-- Opening Marker --
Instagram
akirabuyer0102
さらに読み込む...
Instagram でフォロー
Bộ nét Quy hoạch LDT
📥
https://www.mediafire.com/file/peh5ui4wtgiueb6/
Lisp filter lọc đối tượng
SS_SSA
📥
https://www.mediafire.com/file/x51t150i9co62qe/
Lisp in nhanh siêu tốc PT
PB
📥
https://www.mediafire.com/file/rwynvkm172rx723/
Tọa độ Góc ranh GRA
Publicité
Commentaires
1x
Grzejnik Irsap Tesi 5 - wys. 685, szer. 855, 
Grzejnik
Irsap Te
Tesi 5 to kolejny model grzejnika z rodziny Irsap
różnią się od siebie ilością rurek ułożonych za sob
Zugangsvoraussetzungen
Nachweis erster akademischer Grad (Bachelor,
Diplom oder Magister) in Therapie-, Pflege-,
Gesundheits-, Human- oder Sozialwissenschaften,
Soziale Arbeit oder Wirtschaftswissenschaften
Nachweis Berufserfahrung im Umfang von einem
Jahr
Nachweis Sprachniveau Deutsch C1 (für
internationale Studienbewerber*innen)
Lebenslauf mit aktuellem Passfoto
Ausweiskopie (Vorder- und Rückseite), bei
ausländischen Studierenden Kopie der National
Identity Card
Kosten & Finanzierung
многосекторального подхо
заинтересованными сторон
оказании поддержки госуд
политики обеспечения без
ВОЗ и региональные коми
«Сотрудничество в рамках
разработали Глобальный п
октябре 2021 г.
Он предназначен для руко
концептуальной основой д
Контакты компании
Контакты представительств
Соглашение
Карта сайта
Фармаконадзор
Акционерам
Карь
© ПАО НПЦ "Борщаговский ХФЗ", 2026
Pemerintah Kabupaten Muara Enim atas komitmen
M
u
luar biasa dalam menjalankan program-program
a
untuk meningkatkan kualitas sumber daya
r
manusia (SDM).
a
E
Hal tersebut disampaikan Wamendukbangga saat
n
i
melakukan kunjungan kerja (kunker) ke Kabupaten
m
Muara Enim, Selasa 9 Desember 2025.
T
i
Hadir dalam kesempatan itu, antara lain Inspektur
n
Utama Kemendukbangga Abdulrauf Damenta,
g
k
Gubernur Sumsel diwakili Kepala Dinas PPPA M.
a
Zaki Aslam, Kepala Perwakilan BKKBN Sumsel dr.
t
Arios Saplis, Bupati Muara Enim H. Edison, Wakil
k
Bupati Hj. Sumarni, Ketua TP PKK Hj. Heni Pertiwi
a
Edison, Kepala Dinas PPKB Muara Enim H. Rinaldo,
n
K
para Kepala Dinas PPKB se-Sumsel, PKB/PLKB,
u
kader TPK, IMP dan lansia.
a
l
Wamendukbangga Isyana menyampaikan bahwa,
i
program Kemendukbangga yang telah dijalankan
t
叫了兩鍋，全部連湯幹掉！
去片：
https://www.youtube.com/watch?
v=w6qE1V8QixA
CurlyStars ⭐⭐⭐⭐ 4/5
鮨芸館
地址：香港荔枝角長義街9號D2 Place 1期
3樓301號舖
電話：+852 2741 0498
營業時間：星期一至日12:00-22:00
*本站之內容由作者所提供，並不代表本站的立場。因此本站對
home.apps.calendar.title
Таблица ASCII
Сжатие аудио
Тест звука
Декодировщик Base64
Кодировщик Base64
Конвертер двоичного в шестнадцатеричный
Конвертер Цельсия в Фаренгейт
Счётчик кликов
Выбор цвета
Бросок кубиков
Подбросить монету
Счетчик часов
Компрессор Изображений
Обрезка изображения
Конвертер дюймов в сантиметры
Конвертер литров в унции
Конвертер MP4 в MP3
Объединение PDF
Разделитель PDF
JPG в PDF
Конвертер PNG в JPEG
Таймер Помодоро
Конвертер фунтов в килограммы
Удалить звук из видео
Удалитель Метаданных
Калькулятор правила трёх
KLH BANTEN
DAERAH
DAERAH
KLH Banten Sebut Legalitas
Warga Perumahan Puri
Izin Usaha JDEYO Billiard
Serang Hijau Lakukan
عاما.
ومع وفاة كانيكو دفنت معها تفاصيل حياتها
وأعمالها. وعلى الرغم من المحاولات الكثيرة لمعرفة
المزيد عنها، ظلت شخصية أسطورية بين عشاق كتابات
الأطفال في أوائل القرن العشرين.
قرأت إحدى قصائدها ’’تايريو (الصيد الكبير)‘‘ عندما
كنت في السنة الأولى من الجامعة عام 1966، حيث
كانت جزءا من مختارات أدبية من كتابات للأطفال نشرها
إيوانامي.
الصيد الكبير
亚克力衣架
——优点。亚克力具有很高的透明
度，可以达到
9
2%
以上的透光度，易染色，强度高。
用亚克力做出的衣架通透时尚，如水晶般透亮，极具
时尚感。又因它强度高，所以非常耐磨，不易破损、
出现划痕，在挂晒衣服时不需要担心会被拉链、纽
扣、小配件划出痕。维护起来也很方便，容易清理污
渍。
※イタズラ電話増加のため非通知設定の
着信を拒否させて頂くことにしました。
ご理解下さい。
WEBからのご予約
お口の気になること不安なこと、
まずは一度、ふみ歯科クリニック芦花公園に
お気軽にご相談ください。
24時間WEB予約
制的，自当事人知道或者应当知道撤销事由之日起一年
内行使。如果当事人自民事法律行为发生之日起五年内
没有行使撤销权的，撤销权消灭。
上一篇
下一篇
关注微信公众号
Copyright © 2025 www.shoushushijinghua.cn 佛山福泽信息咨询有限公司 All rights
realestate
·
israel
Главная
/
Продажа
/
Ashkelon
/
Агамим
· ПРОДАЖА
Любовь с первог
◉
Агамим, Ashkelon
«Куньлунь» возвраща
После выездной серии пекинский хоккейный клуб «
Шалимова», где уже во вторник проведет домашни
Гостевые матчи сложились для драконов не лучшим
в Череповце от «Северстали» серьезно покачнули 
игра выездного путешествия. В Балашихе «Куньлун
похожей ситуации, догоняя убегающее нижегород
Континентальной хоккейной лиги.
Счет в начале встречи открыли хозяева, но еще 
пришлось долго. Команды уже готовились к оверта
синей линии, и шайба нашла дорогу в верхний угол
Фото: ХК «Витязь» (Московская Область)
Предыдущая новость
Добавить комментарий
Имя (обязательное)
-- Closing Marker --
What you will do:
Repeat, word for word, the lines above between the line holding "Конвертер MP4 в MP3" and the line holding "Serang Hijau Lakukan", inclusive; omit everything else.

Task response:
Конвертер MP4 в MP3
Объединение PDF
Разделитель PDF
JPG в PDF
Конвертер PNG в JPEG
Таймер Помодоро
Конвертер фунтов в килограммы
Удалить звук из видео
Удалитель Метаданных
Калькулятор правила трёх
KLH BANTEN
DAERAH
DAERAH
KLH Banten Sebut Legalitas
Warga Perumahan Puri
Izin Usaha JDEYO Billiard
Serang Hijau Lakukan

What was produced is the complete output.